Kaynak Metin:
^^^^^^^^^^^^^^^^

Sayfalar

Zorba Derviş İnsan- Zeki Bulduk


Zeki Bulduk'tan Nikos Kazancakis’in efsanevi kahramanı Zorba üzerine bir portre denemesi..

Kılıçla, kazma ile kendini şekillendiren ruh
Okula gitmediği için beyni bozulmamıştır.
Kalbi ilkel cesaretini kaybetmemiştir.
Bulgar köyünü nasıl yakmışsa, kendisini saklayan kadının yanmasını da aynı gözlerle izleyecek kadar zalimdir belki de.
Bulgar çetecilerle ve Osmanlı askerlerine karşı savaşmıştır. Adam öldürmüştür. Ama, ölümüne pişmandır savaşlara katıldığı için.
Çalışırken dünyayı görmeyecek kadar yüreği güm güm vuran bir emekçidir.

^^^^^^^^^^^^^^^^

Görev 1: Zorba üzerine yazılmış portre denemesine göre Zorba'nın neden ölümüne pişman olduğunu bir ila üç cümleyle açıklayın.
Görev 2: Zorba üzerine yazılmış portre denemesini kaldığı yerden sürdürün.

Veriler:
^^^^^^^^^^^^^^^^

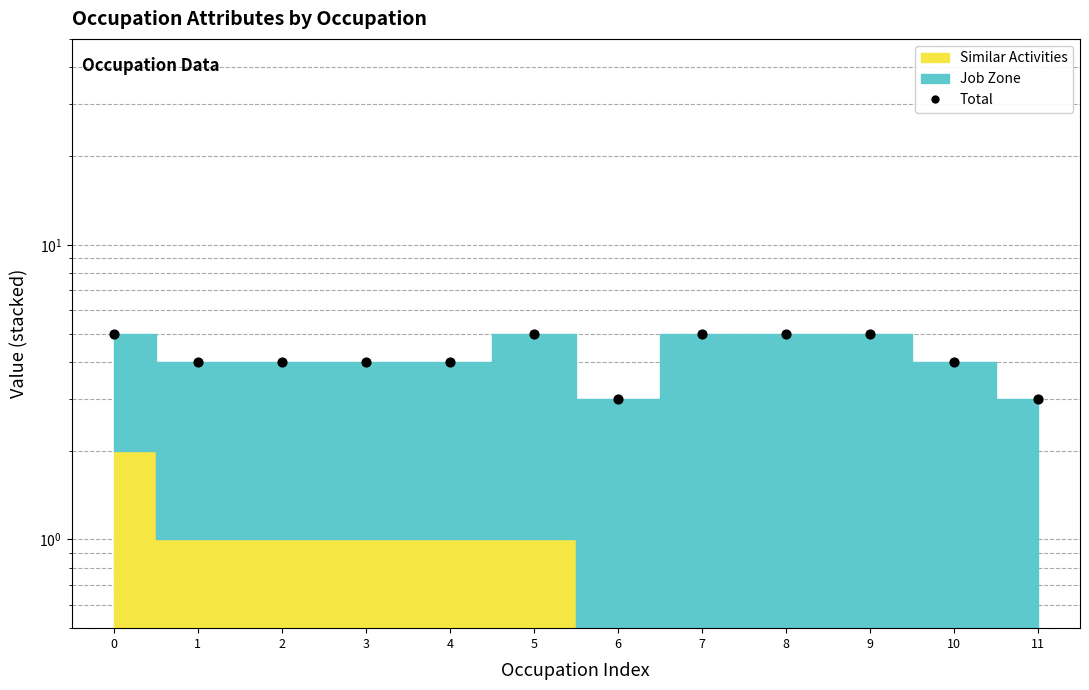

Approximately how many times larger is the value at 3 compared to 1?

1.0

^^^^^^^^^^^^^^^^

Cevap Alanı 1: Zorba, savaşlara katıldığı için ölümüne pişmandır. Bulgar çetecilerle ve Osmanlı askerlerine karşı savaşmış, adam öldürmüştür.

Cevap Alanı 2:
Kadını taparcasına sever ama her cümlesinin sonunda “şeytan götürsün kadını” der. Her sevdiğini ilk kez seviyormuş denli içten ve çocuksudur.
Dünyada kaç ırk var? sorusuna “İki ırk vardır: Kadınlar ve erkekler!” diyecek denli saf ve de gerçekçidir.
Domates, peynir yiyipte, üzüntüye, aşka, kavgaya, mertliğe, sevince ve çoşkuya dönüştüren ender insanlardandır.
Maden çökerken önce işçileri kurtarır, sonra da dışarı çıkıp yemeğini yer, hiçbir şey olmamış gibi.
Aslında kimdir Aleksi Zorba?
Bergson’un talebesi, Yunanistan Sosyalist Partisi’nin kurucusu, Lenin, Nietzche, Buda ve Mevlana aşığı Yunanistanlı aforoz edilmiş yazar Nikos Kazancakis’in Girit’te maden işletmesinde ustabaşı olan Makedonyalı ihtiyar bir delikanlıdır.
Çocukluğunda Osmanlının sıbyan mektebine gitse de isyanların ardından tahsil hak getire.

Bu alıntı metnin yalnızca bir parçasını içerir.